SEO
IS AN
ART
My philosophy of SEO is: there are creative solutions to business problems and their success can be proved with straightforward reporting. I've honed this philosophy over many years working with many different clients. On this page I'll explain some of my successes in SEO and how they worked.
2026: Growing from SEO into Answer Engine Optimization, Generative Engine Optimization, and Google A.I. Overview Optimization.
How to explain a 22 year career in Search Engine Optimization? I'll start with my most recent achievements, and go backward in time.
Scaling the Enterprise:
Vitamin & Health Supplements
The Challenge: Driving growth in the highly competitive YMYL (Your Money, Your Life) space requires extreme technical precision and E-E-A-T (Experience, Expertise, Authoritativeness, and Trustworthiness).
The 2025 Result: +24.3% YoY Growth in Active Users.
By restructuring the site’s entity relationships and connecting specific health concerns to product clusters, I focused the site's organic search towards the customers that most wanted to buy our products. This double-digit growth in a saturated market proves that even established brands can find significant organic growth when search intent is properly mapped.
Our vitamin supplement site's monthly organic search performance as reported by Google Analytics went from a total of 406,244 active users in 2024 to 496,478 active users in 2025, a 22.21% increase!
2. The Conversion Specialist:
Career Training & Education
The Challenge: For education providers, traffic is a vanity metric if it doesn’t lead to enrollment. My goal here was to move the needle on high-intent actions.
The 2025 Result:
- Sessions: Grew from 276,318 to 305,010.

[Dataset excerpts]

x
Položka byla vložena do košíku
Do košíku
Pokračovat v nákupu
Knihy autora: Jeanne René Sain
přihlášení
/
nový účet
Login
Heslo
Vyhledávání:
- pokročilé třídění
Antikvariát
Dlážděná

## PROBLEM
Please state the 2025 session figure that the SEO page reports for the career training and education site.

## WRITTEN SOLUTION
305,010 sessions.